Predicting a winner was hard, since none of the participants had ever been exposed to the peculiar demands of the Olympic stage. And the men’s competition threw up a complete surprise in the form of Canada’s Simon Whitfield.

Whitfield was ranked only 13th in the world and had not won a triathlon in a year. Yet while some of his rivals appeared overawed by the occasion, Whitfield was inspired, and he seemed to draw energy and confidence from the scale of the event.

Confident that he was the fastest runner in the field, Whitfield expected to come into his own towards the end of the triathlon. So his tactics were to stay in touch during the swimming and cycling, and then try to use his running speed to catch the leaders.
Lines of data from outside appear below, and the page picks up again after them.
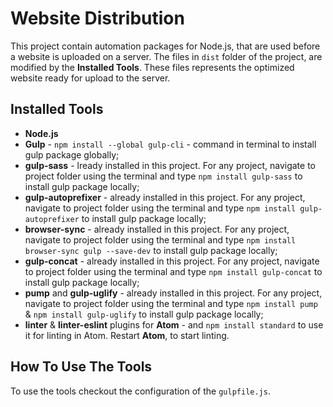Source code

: # Website Distribution

This project contain automation packages for Node.js, that are used before a website is uploaded on a server. The files in `dist` folder of the project, are modified by the **Installed Tools**. These files represents the optimized website ready for upload to the server.


## Installed Tools

- **Node.js**
- **Gulp** - `npm install --global gulp-cli` - command in terminal to install gulp package globally;
- **gulp-sass** - lready installed in this project. For any project, navigate to project folder using the terminal and type `npm install gulp-sass` to install gulp package locally;
- **gulp-autoprefixer** - already installed in this project. For any project, navigate to project folder using the terminal and type `npm install gulp-autoprefixer` to install gulp package locally;
- **browser-sync** - already installed in this project. For any project, navigate to project folder using the terminal and type `npm install browser-sync gulp --save-dev` to install gulp package locally;
- **gulp-concat** - already installed in this project. For any project, navigate to project folder using the terminal and type `npm install gulp-concat` to install gulp package locally;
- **pump** and **gulp-uglify** - already installed in this project. For any project, navigate to project folder using the terminal and type `npm install pump` & `npm install gulp-uglify` to install gulp package locally;
- **linter** & **linter-eslint** plugins for **Atom** - and `npm install standard` to use it for linting in Atom. Restart **Atom**, to start linting.

## How To Use The Tools
To use the tools checkout the configuration of the `gulpfile.js`.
Australia’s Craig Walton led after the swim but quickly faded after the switch to bikes, when South Africa's Conrad Stoltz and French world champion Olivier Marceau took over at the front. They finished the cycling section a minute clear of the field, with Whitfield back in 24th place. However, neither Stoltz nor Marceau were strong enough runners to maintain their place at the front. Stoltz dropped back quickly, while Marceau was overtaken by Germany's Stephan Vuckovic after 6km.

Whitfield was still closing the gap and he caught the German with about a kilometre to go. Vuckovic's response was to open up a gap once more, only for the Canadian to come back at him again. The two men were using every bit of energy in their body, but with 200m left it was Whitfield who sprinted clear, finally crossing the line 12 seconds clear.